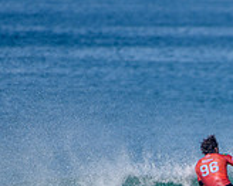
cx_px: 253
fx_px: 11468
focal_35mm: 1664
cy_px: 251
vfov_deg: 0.9
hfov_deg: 1.2
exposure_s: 1/2000
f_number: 5.6
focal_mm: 500
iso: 160
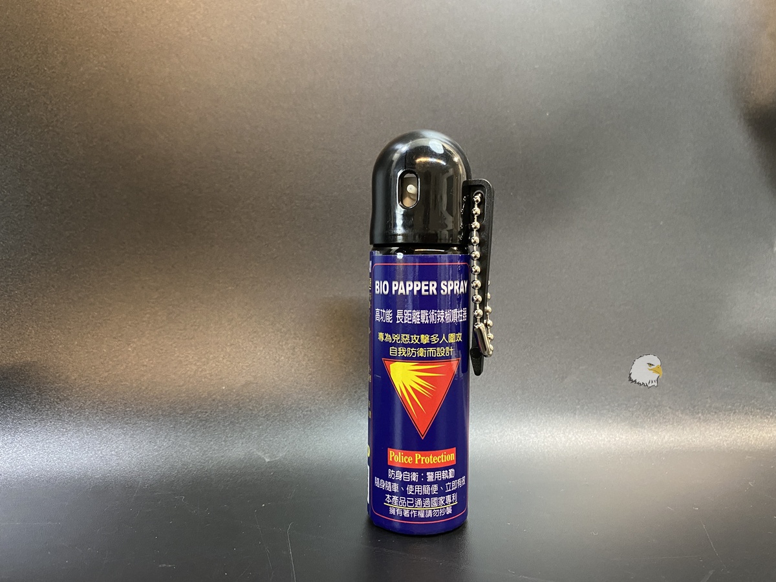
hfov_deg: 67.3
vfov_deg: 53.1
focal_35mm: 26
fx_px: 583
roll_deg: -0.8
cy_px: 291
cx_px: 388
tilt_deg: -2.9
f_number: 1.8
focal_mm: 4.25
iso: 500
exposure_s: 1/30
-------------------------
Copy exactly the lines from the line that holds "fx_px: 11468" to the end of the listing, both included. Leave the pictures out.

* Problem solution:
fx_px: 11468
focal_35mm: 1664
cy_px: 251
vfov_deg: 0.9
hfov_deg: 1.2
exposure_s: 1/2000
f_number: 5.6
focal_mm: 500
iso: 160
hfov_deg: 67.3
vfov_deg: 53.1
focal_35mm: 26
fx_px: 583
roll_deg: -0.8
cy_px: 291
cx_px: 388
tilt_deg: -2.9
f_number: 1.8
focal_mm: 4.25
iso: 500
exposure_s: 1/30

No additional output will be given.